To this are added the tensions related to fear. When the war reached areas previously considered safer, reception became more difficult. People are starting to wonder who comes, where he comes from, if he brings with him a risk of targeting, and how long cohabitation will be possible. Material fatigue then fuels mistrust. The geography of emergency also becomes a geography of suspicion. This is a major danger for Lebanon, as a country that recomposes its residential card under duress can quickly recompose its trust card.

The real risk: installation over time

The biggest issue is no longer just the number of displaced persons. It’s the length of time. A country can cash a massive movement for a few days at the price of exceptional mobilisation. It pays much more for prolonged displacement, especially when it has no sufficient budget reserve, no public housing stock, and no robust social system. The United Nations emergency appeal illustrates this fear: without rapid funding, food aid, shelter and essential services are likely to be further rationed.

But time changes everything. Centres become quasi-habitat. Schools remain closed or hybridized. Host families are exhausted. Municipalities change functions. Shops adapt to impoverished and displaced customers. Children settle in instability. Hospitals operate under prolonged stress. The geography of emergency then ceases to be a temporary crisis map. It becomes a new way of inhabiting the country, more precarious, more unequal and harder.

Lebanon as a displaced country

What this crisis actually reveals is that Lebanon is no longer just a country at war. He becomes a displaced country. The lines of membership, residence, access to services and traffic are redesigned in real time. The South is partly empty. Beirut is overloading itself. Mount Lebanon absorbs and saturates. The North and Akkar become margins of refuge. Schools change functions. Health centres follow the flow. Children learn or survive depending on the space available. Families live waiting for their next departure. This card is not stable. But it already has profound effects.
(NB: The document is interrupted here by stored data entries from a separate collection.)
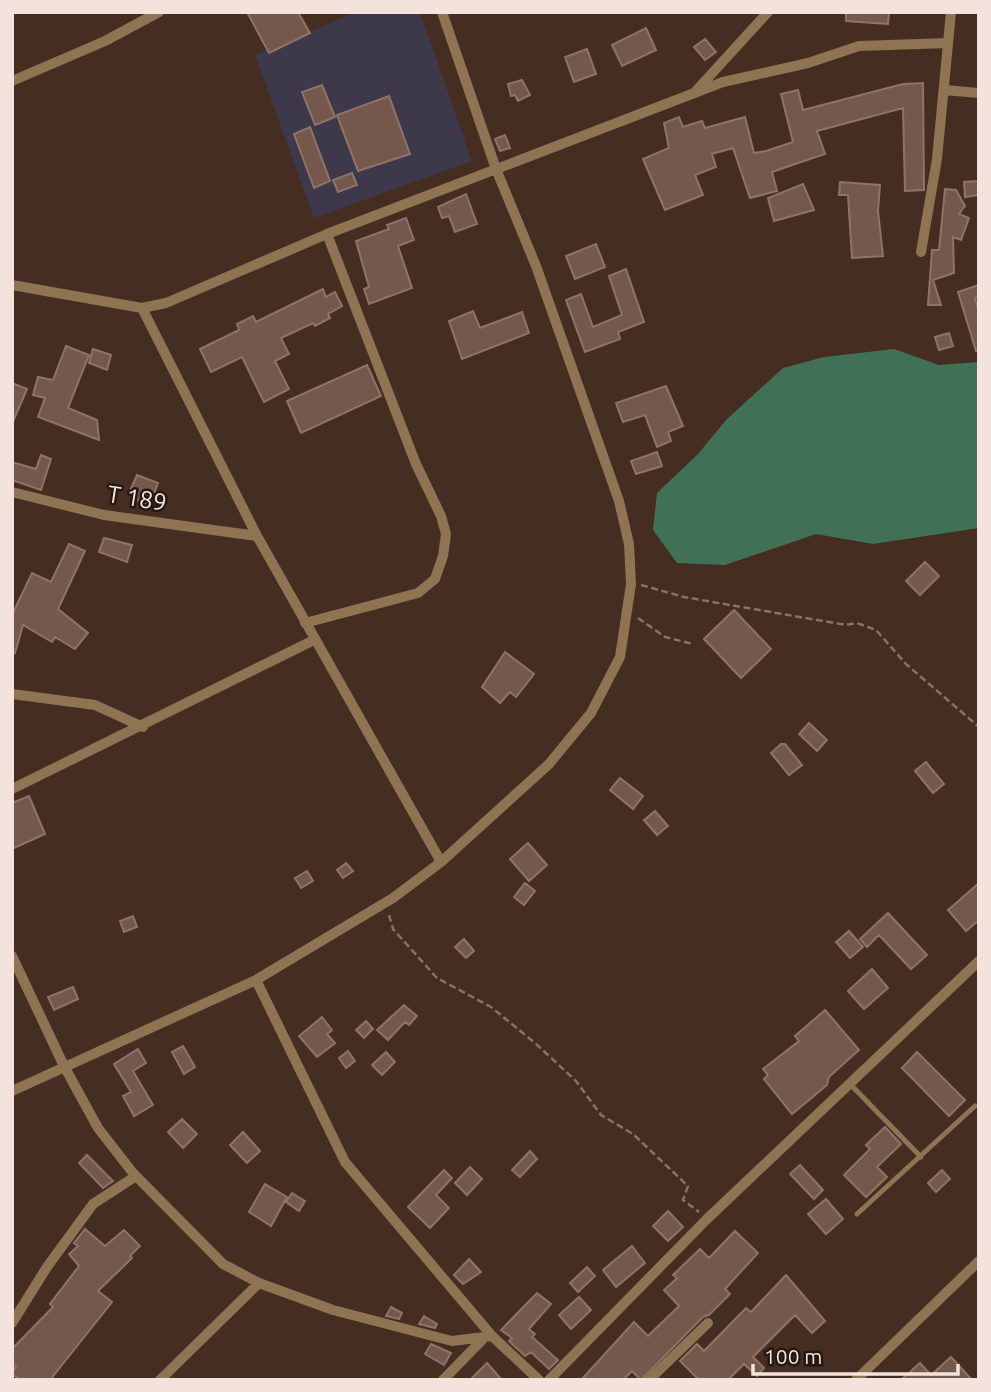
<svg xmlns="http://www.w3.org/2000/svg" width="991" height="1392" font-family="Ubuntu,sans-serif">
	<rect width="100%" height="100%" fill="#452d22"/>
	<!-- education -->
	<path fill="#3d384a" d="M356,12H420L472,161L314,218L255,55Z"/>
	<!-- forest -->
	<path fill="#407056" d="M894,349L939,365L979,362V528L873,544L816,534L725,565L677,563L653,530L657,493L698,454L726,420L783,368L824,357Z"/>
	<!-- building -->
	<path fill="#73584b" stroke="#907366" stroke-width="2" d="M247,12H298L310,33L269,53Z
		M846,12H889L888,24L846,21Z
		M646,28L656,50L622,66L612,45Z
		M705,39L716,52L705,60L694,47Z
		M587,49L596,74L574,82L565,57Z
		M522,80L530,95L518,101L515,95L511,96L508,84Z
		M923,83L924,190L905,191L903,108L817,131L825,154L772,172L777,191L750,198L733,148L712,154L716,167L695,175L703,195L665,210L643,159L669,148L664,123L679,117L683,127L702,121L705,128L745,117L754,153L766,151L793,142L781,94L798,90L803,110L903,84Z
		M322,85L335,117L315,125L302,92Z
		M389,96L410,154L358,171L337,115Z
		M310,127L330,181L314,188L294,134Z
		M505,135L510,148L500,151L495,139Z
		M352,173L357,185L338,192L333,180Z
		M979,181V195L965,197L964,182Z
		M840,182L880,185L878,211L883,256L852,258L848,195H839Z
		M803,184L814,210L774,221L768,198Z
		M945,189L956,190L965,206L959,214L969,218L961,240L953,237L954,273L933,280L941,305H928L932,250H939Z
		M466,194L477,224L455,232L449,216L442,218L438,207Z
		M406,218L414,240L398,246L412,288L369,304L364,289L369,287L356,241L389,229L387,225Z
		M596,244L605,267L575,279L566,256Z
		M626,269L644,322L618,332L620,339L585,352L566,300L581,294L593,327L622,315L609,276Z
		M979,285V297L975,298L979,312V350L976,351L958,292Z
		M323,289L326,297L335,292L342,306L328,314L330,318L315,326L313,323L281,338L289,354L275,361L289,389L264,402L242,357L211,372L200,349L239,330L237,324L253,316L256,322Z
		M473,311L480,328L522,312L529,333L462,359L449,321Z
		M949,333L953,346L939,350L935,337Z
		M66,346L89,355L68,408L97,420L99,440L38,417L45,398L33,395L38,377L53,380Z
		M93,349L111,355L107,370L89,363Z
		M367,365L381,396L301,433L287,401Z
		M12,383L27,389L12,424Z
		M666,386L683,426L668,432L671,441L657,447L645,415L623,422L616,403Z
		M657,452L662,466L636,474L631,461Z
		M41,455L51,459L41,490L12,480V462L36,469Z
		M137,475L158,483L150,505L136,500V495L130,491Z
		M104,538L132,545L127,562L99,552Z
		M69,544L85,551L58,609L88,633L75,649L55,637L52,642L23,625L15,653H12V615L32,573L51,582Z
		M925,562L939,576L920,595L906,581Z
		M734,610L771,649L741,678L704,639Z
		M505,652L534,674L516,697L510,692L500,703L482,687Z
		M809,723L827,740L817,751L799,734Z
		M781,744H785L802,765L789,775L771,753Z
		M926,762L944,784L933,793L915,771Z
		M620,778L643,796L633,809L610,790Z
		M29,796L45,834L12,849V803Z
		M655,811L668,826L657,835L644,820Z
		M528,843L547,865L529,881L510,859Z
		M346,863L353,871L343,878L337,870Z
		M307,871L313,881L301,888L295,878Z
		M525,883L535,891L524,905L514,897Z
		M979,883V920L966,931L948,910Z
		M888,913L927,955L911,969L879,935L867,947L860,939Z
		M133,916L137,927L124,932L120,921Z
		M849,931L863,947L850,958L836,942Z
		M464,939L474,951L466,958L455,947Z
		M872,969L888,988L864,1009L848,991Z
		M73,987L78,999L54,1010L48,997Z
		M404,1005L417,1016L409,1025L405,1022L388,1040L377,1030Z
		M825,1010L859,1050L829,1077L827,1085L792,1114L764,1079L768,1075L763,1069L799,1041L795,1036Z
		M322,1017L332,1030L327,1034L335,1043L317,1057L299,1036Z
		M366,1021L373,1029L364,1038L356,1030Z
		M183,1046L195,1067L184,1074L172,1052Z
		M138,1049L146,1063L133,1071L153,1105L134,1116L123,1096L131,1092L114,1064Z
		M348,1051L355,1061L346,1068L339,1058Z
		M386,1052L395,1062L382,1075L372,1065Z
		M917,1052L965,1100L949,1116L902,1068Z
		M182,1119L197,1134L183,1148L168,1132Z
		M885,1127L901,1144L877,1167L887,1177L866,1197L844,1175L870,1149L866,1145Z
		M243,1132L260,1151L247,1163L230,1145Z
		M530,1151L537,1159L520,1177L512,1170Z
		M87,1155L113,1181L103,1188L79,1163Z
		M800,1165L823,1190L814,1199L790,1174Z
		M470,1167L482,1179L467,1195L455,1183Z
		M444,1170L452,1178L436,1195L449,1208L430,1228L408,1207Z
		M942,1170L950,1179L936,1192L928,1183Z
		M265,1184L287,1197L271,1226L249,1212Z
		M292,1193L305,1201L299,1211L286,1202Z
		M826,1199L843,1219L826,1234L808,1214Z
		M668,1211L683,1227L668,1241L653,1226Z
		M85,1229L105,1246L124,1230L140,1246L130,1256L132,1258L98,1291L112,1302L50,1380H21L12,1374L16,1366L12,1363V1349L53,1307L50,1304L79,1266L69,1254L78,1246L74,1243Z
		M735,1231L758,1253L725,1289L730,1294L709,1315L703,1317L641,1380L632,1371L623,1380H581L634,1322L648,1336L679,1306L664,1290L677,1278L673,1275L700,1249L709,1258Z
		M632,1246L645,1263L616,1287L603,1270Z
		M469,1259L481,1272L463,1284L454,1275Z
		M587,1267L595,1276L578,1292L570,1283Z
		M786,1275L825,1321L812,1333L795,1315L753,1357L764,1368L757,1376L744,1364L728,1380H699L680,1361L697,1344L704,1351L746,1308L751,1312Z
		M537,1293L551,1304L529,1329L535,1334L532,1337L558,1360L549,1369L531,1352L525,1356L509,1341L512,1338L501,1330Z
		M579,1297L591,1310L571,1329L559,1315Z
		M391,1307L402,1313L399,1319L386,1316Z
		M424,1316L437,1324L435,1328L419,1324Z
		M431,1344L451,1353L444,1365L425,1354Z
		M951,1357L972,1380H901L920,1363L931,1375Z
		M487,1363L502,1380H470Z"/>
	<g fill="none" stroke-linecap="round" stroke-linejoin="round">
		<!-- path -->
		<path stroke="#877268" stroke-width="2.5" stroke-dasharray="7 3.5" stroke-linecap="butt" d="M641,585L684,597L846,625L857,623L876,630L906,664L979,727
			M638,618L665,637L693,644
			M389,915L393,929L437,978L491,1007L535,1043L576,1081L601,1115L633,1134L688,1186L683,1200L699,1212"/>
		<!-- service -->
		<path stroke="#8e7453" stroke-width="5" d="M851,1085L921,1157
			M857,1214L975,1106"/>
		<!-- minor -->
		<path stroke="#8e7453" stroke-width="10" d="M12,81L105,41L159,12
			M944,90L979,93
			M695,92L768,12
			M921,252L937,159L951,12
			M12,285L142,308L166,303L327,234L723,82L808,63L859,46L948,43
			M12,492L104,515L257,536
			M305,623L418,593L435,579L443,556L446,534L441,516L416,464L327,234
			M12,694L95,705L143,727
			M12,789L314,640
			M441,862L549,764L591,713L620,657L631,584L629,544L619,501L536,266L496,169L442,12
			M12,956L64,1066L98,1128L133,1173L223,1264L259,1283L333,1310L452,1341L492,1336
			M256,980L345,1162L492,1336L539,1380
			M12,1091L256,980L393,898L441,862L257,536L142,308
			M12,1323L47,1267L93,1204L136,1176
			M160,1380L259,1283
			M443,1380L483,1339
			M549,1380L707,1219L979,961
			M649,1380L708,1323
			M856,1380L979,1261"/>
	</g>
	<g text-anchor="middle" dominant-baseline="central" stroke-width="5" stroke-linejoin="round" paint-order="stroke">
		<!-- street labels -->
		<g font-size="24" fill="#f3e3dc" stroke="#241813">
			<text transform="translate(137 498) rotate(9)">T 189</text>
		</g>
	</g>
	<!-- border -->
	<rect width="991" height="1392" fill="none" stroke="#f3e3dc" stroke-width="28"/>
	<!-- scale -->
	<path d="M753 1364v10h205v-10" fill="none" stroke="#f3e3dc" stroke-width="3.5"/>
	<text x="764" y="1364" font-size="21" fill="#f3e3dc" stroke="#241813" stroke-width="5" paint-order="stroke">100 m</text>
</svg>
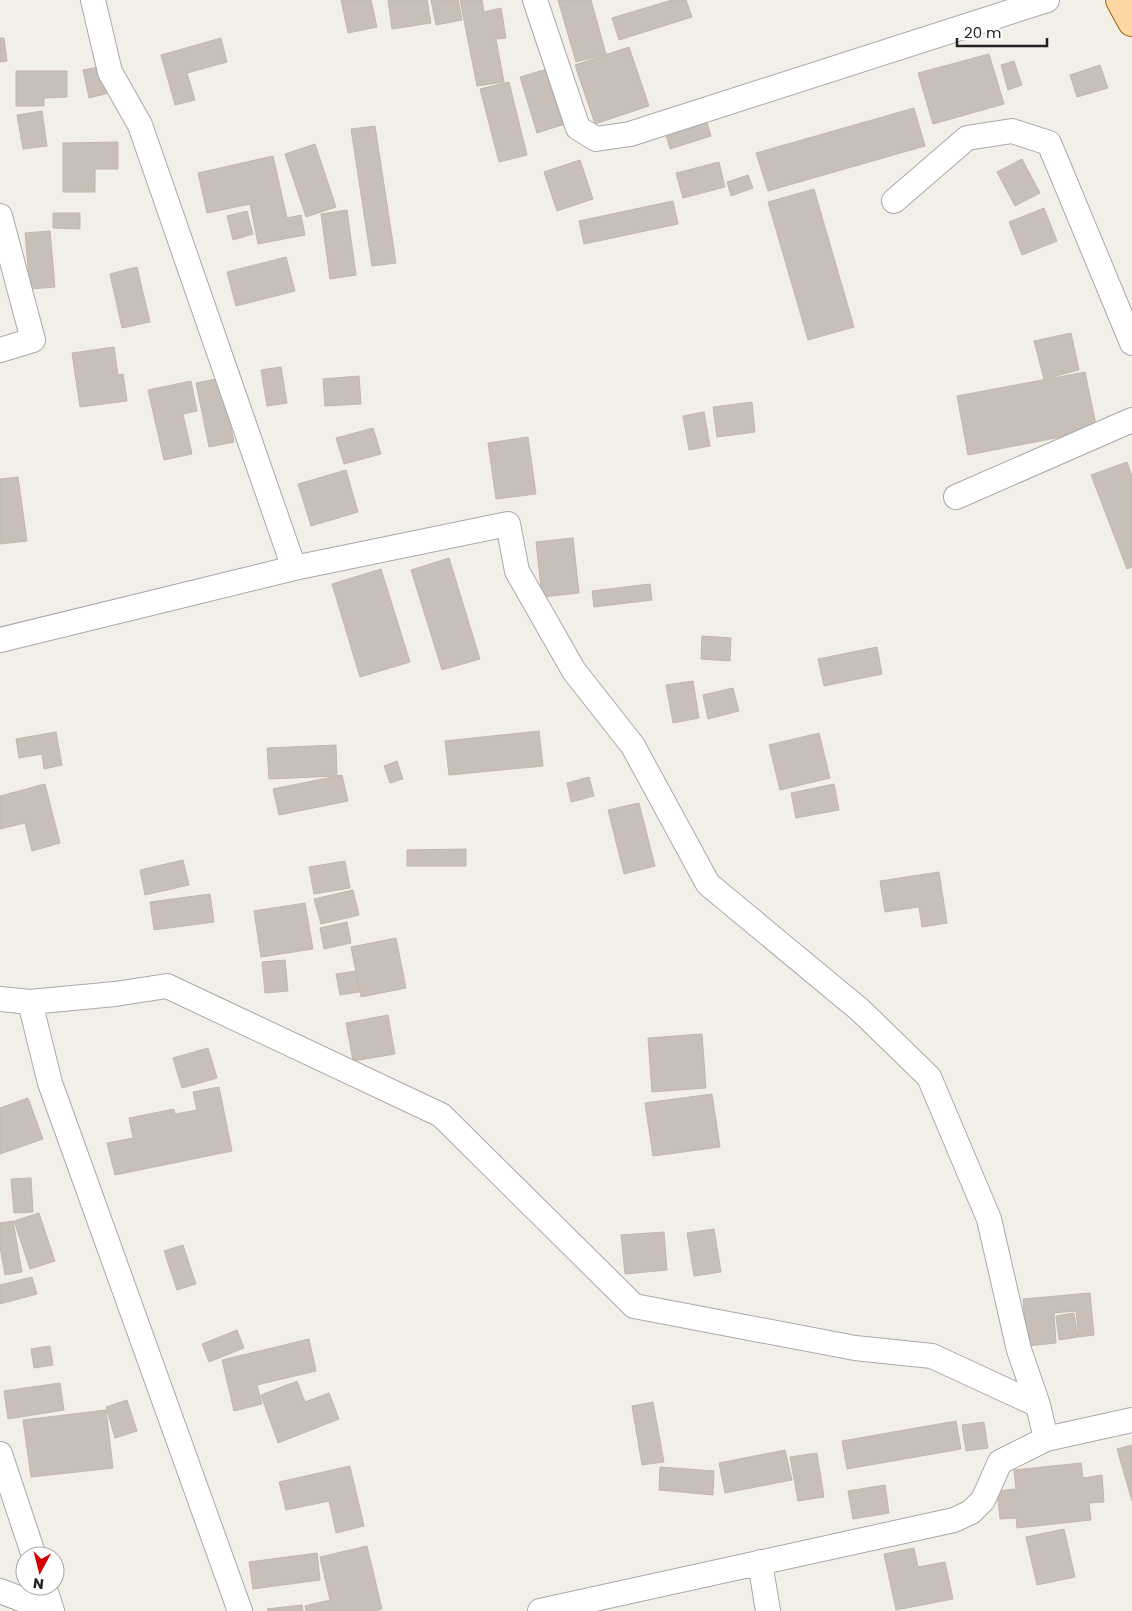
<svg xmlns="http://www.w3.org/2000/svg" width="1132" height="1611" viewBox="0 0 1132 1611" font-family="Poppins,sans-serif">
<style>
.building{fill:#c7bfb8;stroke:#c4b6ab}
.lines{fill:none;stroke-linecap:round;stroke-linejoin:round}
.street-casing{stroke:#a9a9a9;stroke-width:26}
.primary-casing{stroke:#a06b00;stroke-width:30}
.street{stroke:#fff;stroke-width:24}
.primary{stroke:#fcd6a4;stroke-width:28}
</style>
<rect width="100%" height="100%" fill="#f2efe9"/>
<path class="building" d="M 341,0 L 371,0 L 377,27 L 348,33 Z
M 388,0 L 427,0 L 431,23 L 392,29 Z
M 431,0 L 458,0 L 462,20 L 436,25 Z
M 460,0 L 482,0 L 484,12 L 501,8 L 506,38 L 496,39 L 504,82 L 477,86 Z
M 558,0 L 591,0 L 606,54 L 576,62 Z
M 672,0 L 686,0 L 692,17 L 619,40 L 612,18 Z
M 0,38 L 4,38 L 7,61 L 0,62 Z
M 221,38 L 227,62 L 187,73 L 195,100 L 175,105 L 161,55 Z
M 629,47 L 649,106 L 595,124 L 575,65 Z
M 989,54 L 1004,104 L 933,124 L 918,73 Z
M 1014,61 L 1022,85 L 1008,90 L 1001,65 Z
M 1100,65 L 1108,88 L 1077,97 L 1070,75 Z
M 103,66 L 109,93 L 89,98 L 83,70 Z
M 547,69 L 565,124 L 537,133 L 520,77 Z
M 16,71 L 67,71 L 67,97 L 44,98 L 44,106 L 16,106 Z
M 509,82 L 527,155 L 499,162 L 480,89 Z
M 914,108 L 925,146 L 768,191 L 756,153 Z
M 42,111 L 47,146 L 23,149 L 17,115 Z
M 705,116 L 711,136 L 670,149 L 664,128 Z
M 375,126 L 396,263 L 372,266 L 351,129 Z
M 118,142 L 118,169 L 95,169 L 95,192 L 63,192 L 63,143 Z
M 315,144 L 336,207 L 306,217 L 285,154 Z
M 273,156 L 287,218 L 301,215 L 305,235 L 258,244 L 250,204 L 207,213 L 198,173 Z
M 1022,159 L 1040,193 L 1015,206 L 997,172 Z
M 580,160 L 593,199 L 557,211 L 544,172 Z
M 719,162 L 725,187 L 683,198 L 676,173 Z
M 748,175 L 753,188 L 731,196 L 727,182 Z
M 814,189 L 854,327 L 808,340 L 768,202 Z
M 673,201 L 678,224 L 584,244 L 579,221 Z
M 1044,208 L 1057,241 L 1022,255 L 1009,222 Z
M 347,210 L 356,275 L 330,279 L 321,214 Z
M 247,211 L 253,234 L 233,240 L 227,216 Z
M 53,213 L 80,213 L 80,229 L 53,228 Z
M 50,231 L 55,287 L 30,289 L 25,233 Z
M 286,257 L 295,291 L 236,306 L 227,272 Z
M 137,267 L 150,322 L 122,328 L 110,274 Z
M 1071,333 L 1079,370 L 1044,379 L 1034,341 Z
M 114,347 L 118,375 L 123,374 L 127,401 L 80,407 L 72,353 Z
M 281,367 L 287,403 L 267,406 L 261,370 Z
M 1085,372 L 1097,430 L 968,455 L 957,396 Z
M 359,376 L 361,404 L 325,406 L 323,379 Z
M 221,378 L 234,442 L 209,447 L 196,383 Z
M 191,381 L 197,411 L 183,414 L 192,454 L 164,460 L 148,390 Z
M 752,402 L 755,432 L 717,437 L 713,407 Z
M 704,412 L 710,446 L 689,450 L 683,416 Z
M 373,428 L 381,454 L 344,464 L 336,438 Z
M 528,437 L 536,494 L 496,499 L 488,443 Z
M 1127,462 L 1132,476 L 1132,567 L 1127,569 L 1091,475 Z
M 346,470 L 358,512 L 311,526 L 298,484 Z
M 18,477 L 27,541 L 0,544 L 0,479 Z
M 573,538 L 579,593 L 542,597 L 536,542 Z
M 449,558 L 480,659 L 442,670 L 411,570 Z
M 381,569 L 410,662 L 360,677 L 332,584 Z
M 650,584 L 652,600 L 594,607 L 592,591 Z
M 702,636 L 731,638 L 730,661 L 701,659 Z
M 877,647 L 882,674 L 824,686 L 818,659 Z
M 693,681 L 699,718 L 673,723 L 666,685 Z
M 733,688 L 739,711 L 708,719 L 703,695 Z
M 539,731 L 543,766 L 449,775 L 445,741 Z
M 56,732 L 62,765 L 44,769 L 42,754 L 19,758 L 16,739 Z
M 819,733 L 830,778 L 780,790 L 769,745 Z
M 336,745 L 337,776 L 269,779 L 267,748 Z
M 397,761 L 403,779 L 390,783 L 384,766 Z
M 342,775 L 348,801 L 279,815 L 273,789 Z
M 589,777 L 594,796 L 571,802 L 567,783 Z
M 45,784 L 60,843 L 32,851 L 25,823 L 0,829 L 0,796 Z
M 834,784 L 839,810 L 796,818 L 791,793 Z
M 639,803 L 655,866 L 624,874 L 608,810 Z
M 466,849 L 466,866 L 407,866 L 407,850 Z
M 183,860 L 189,885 L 145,895 L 140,870 Z
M 345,861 L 350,888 L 314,894 L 309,867 Z
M 939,872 L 947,923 L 922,927 L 919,907 L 885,912 L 880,881 Z
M 353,890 L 359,915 L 321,924 L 314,899 Z
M 210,894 L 214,922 L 154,930 L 150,902 Z
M 305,903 L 313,949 L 261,957 L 254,911 Z
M 347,922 L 351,943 L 324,949 L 320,928 Z
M 396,938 L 406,988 L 361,997 L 351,947 Z
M 285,960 L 288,991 L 265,993 L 262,962 Z
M 356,971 L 359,992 L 340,995 L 336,974 Z
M 388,1015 L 395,1054 L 353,1061 L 346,1023 Z
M 702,1034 L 706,1088 L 652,1092 L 648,1038 Z
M 208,1048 L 217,1078 L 182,1088 L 173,1058 Z
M 219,1087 L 232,1151 L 115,1175 L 107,1143 L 133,1138 L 129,1118 L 174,1109 L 175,1114 L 197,1110 L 193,1092 Z
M 712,1094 L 720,1147 L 653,1156 L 645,1103 Z
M 28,1098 L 43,1139 L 0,1154 L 0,1108 Z
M 31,1178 L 33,1212 L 14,1213 L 11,1179 Z
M 39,1213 L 55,1261 L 30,1269 L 14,1221 Z
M 13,1221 L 22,1272 L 5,1275 L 0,1247 L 0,1223 Z
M 714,1229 L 721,1272 L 694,1276 L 687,1233 Z
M 664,1232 L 667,1270 L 625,1274 L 621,1235 Z
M 183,1245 L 196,1284 L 177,1290 L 164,1251 Z
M 32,1277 L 37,1294 L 0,1304 L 0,1285 Z
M 1090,1293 L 1094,1335 L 1079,1337 L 1076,1311 L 1054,1313 L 1056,1343 L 1027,1346 L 1023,1299 Z
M 1074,1313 L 1078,1337 L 1059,1340 L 1056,1316 Z
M 237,1330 L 244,1348 L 209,1362 L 202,1344 Z
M 309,1339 L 316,1371 L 257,1385 L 262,1404 L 234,1411 L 222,1360 Z
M 50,1346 L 53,1365 L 34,1368 L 31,1349 Z
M 297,1381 L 305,1402 L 329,1393 L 339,1419 L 278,1443 L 261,1395 Z
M 60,1383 L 64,1410 L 8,1419 L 4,1391 Z
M 127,1400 L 137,1431 L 115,1438 L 106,1407 Z
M 653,1402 L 664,1462 L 642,1465 L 632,1406 Z
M 106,1410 L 113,1468 L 31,1477 L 23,1420 Z
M 956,1421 L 961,1449 L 847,1469 L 842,1441 Z
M 984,1422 L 988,1448 L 966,1451 L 962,1425 Z
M 1132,1445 L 1132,1501 L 1117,1449 Z
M 785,1450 L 792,1480 L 725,1493 L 719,1463 Z
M 817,1453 L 824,1497 L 798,1501 L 790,1457 Z
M 1081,1463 L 1083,1478 L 1102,1475 L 1104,1502 L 1089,1503 L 1091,1520 L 1017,1528 L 1016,1518 L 1000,1519 L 997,1491 L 1016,1489 L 1014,1470 Z
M 350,1466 L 364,1526 L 336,1533 L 329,1501 L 286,1510 L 279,1482 Z
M 660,1467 L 714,1471 L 713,1495 L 659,1490 Z
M 885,1485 L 889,1513 L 853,1519 L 848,1491 Z
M 1064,1529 L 1075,1577 L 1037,1585 L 1026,1537 Z
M 367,1546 L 382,1609 L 373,1611 L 306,1611 L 305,1606 L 330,1600 L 320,1557 Z
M 914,1548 L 918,1567 L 945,1562 L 953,1599 L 896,1610 L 884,1554 Z
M 317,1553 L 320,1580 L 253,1589 L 249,1562 Z
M 302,1605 L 303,1611 L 268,1611 L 267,1609 Z"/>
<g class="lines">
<g class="street-casing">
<path id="street" d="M 93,0 L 110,72 L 140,125 L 294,568
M 535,0 L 578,128 L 596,139 L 630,134 L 1047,0
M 894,201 L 967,138 L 1012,131 L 1049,143 L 1132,343
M 0,216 L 33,340 L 0,350
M 956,497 L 1132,420
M 0,640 L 294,568 L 508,524 L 517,571 L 574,671 L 633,746 L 708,884 L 860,1010 L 929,1077 L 989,1219 L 1019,1350 L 1038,1405 L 1046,1439
M 0,999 L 30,1002 L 115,994 L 167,986 L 441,1115 L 634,1306 L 855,1348 L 932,1356 L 1038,1405
M 30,1002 L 50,1083 L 240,1611
M 0,1454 L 34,1556
M 760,1562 L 768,1611
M 44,1586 L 52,1611
M 0,1591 L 52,1611
M 540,1611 L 954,1520 L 971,1512 L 983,1500 L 1000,1462 L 1046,1439 L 1132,1420"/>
</g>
<g class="primary-casing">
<path id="primary" d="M 1120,0 L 1132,22"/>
</g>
<use href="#street" class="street"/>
<use href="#primary" class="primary"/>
</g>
<g transform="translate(40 1571) rotate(187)"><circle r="24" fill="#ffffff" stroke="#a7a7a7"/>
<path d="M0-4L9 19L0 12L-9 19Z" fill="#d40000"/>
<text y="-8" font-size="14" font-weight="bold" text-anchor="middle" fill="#222222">N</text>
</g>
<path d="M957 38v8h90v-8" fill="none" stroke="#222222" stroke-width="2.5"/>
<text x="964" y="38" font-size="15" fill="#222222" stroke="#ffffff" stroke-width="4" paint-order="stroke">20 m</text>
</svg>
The new geography of the emergency is therefore not only the map of an exodus. It is the map of a country that tries to continue to exist by urgently redistributing its population, institutions, services and fears. More than 800,000 internally displaced persons are not just humanitarian statistics. They represent a change of scale. Lebanon is entering a phase in which national survival depends as much on how it manages its internal movements as on how it confronts the war itself. And as long as this geography remains as moving, the country will live less in a territory than in a state of permanent territorial instability.